Investimentos e alcance nacional
A política é sustentada pelo Plano Mais Produção, que prevê R$ 713,3 bilhões em investimentos entre 2023 e 2026. Até o fim de 2025, já foram destinados R$ 653,15 bilhões para cerca de 428 mil projetos em todo o país, com distribuição regional dos recursos.
O ministro ressaltou a importância de evitar concentração geográfica dos investimentos. “Uma das diretrizes que estão estabelecidas no plano, a partir de uma orientação do presidente Lula, é essa necessária diversificação e regionalização. Não pode concentrar recursos, senão vai tudo para o Sul, para o Sudeste, e a gente tem dificuldades em outras regiões”, explicou.
Outro ponto destacado foi o perfil das empresas beneficiadas. “90% do crédito contratado são por empresas que estão expandindo a sua atividade ou estão inovando. Não são grupos já consolidados necessariamente. Há grupos pequenos acessando crédito”, disse.
Os recursos contemplam seis áreas estratégicas: agroindústria, saúde, infraestrutura, transformação digital, descarbonização e bioeconomia, além de defesa e soberania.
Emprego e indicadores econômicos
Dados do Cadastro Geral de Empregados e Desempregados (Caged) indicam a criação de 370.339 empregos formais nos dois primeiros meses do ano. A indústria foi responsável por 86.091 dessas vagas, sendo o segundo setor que mais gerou postos de trabalho.
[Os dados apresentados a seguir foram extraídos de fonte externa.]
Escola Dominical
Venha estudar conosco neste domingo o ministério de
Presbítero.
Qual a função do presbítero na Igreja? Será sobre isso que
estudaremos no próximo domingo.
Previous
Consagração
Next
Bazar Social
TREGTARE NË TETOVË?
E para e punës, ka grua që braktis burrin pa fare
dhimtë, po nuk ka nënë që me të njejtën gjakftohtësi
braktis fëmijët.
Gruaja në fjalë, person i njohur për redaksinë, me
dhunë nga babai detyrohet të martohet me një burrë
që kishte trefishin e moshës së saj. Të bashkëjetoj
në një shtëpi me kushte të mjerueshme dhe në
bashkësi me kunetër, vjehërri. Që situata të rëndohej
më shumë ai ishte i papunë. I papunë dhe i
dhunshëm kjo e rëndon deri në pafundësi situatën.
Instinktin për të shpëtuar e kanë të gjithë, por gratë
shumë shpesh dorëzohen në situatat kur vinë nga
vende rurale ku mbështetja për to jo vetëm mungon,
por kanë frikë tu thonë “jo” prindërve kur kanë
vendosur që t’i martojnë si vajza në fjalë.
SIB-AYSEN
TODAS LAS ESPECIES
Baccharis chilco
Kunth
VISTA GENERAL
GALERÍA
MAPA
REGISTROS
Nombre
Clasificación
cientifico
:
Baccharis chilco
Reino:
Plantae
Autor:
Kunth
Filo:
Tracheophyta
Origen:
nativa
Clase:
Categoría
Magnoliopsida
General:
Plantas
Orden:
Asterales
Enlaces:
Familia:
Márcio Elias Rosa atribuiu os resultados a um conjunto de políticas estruturais. “Nós conseguimos fazer que a reforma tributária, a NIB, que o Combustível do Futuro e depois políticas setoriais com o setor automotivo, por exemplo, o (programa) Mover. Nós temos políticas estruturante e depois políticas setoriais”, afirmou.
Ele também destacou o cenário atual do mercado de trabalho e da economia. “Nós temos hoje 103 milhões de pessoas empregadas, estamos com o câmbio em queda, com a inflação contida ou dentro da meta. O pleno emprego significa condição de vida para as pessoas, mais de 100 milhões de pessoas, uma taxa de desemprego inferior a 6%”, declarou.
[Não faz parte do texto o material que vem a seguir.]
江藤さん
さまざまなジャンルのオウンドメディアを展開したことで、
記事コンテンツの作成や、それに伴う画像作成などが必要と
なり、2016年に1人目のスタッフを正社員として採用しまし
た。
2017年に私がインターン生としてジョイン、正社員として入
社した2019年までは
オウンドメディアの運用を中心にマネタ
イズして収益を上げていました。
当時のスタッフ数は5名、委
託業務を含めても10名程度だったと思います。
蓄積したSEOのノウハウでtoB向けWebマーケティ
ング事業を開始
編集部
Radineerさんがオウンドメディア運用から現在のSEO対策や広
Segundo o ministro, o aumento da renda das famílias tem impacto direto na qualidade de vida. “A renda familiar em ascensão, a renda não apenas per capita, mas a renda da unidade familiar crescendo. Crescendo, cresce necessariamente o poder de compra, o bem-estar”, afirmou.
Setor automotivo em destaque
O ministro também enfatizou o papel do setor automotivo dentro da estratégia industrial. O Programa Mover já viabilizou anúncios de investimentos de R$ 190 bilhões, sendo R$ 140 bilhões das montadoras e R$ 50 bilhões do setor de autopeças.
Além disso, o programa Carro Sustentável, que reduziu a zero o Imposto sobre Produtos Industrializados (IPI) para veículos de entrada, impulsionou as vendas no varejo em 51,5%.
Para Márcio Elias Rosa, o segmento é fundamental para o desenvolvimento tecnológico. “A indústria automotiva é fundamental, porque além de ser uma grande geradora de empregos, ela está quase sempre na fronteira da inovação tecnológica”, disse.
Ele também destacou a importância de ampliar a produção nacional. “O que nós queremos é que elas não venham só montar o carro aqui, elas comecem a fabricar aqui no país, um dia quem sabe até a bateria do carro elétrico, por exemplo”, concluiu.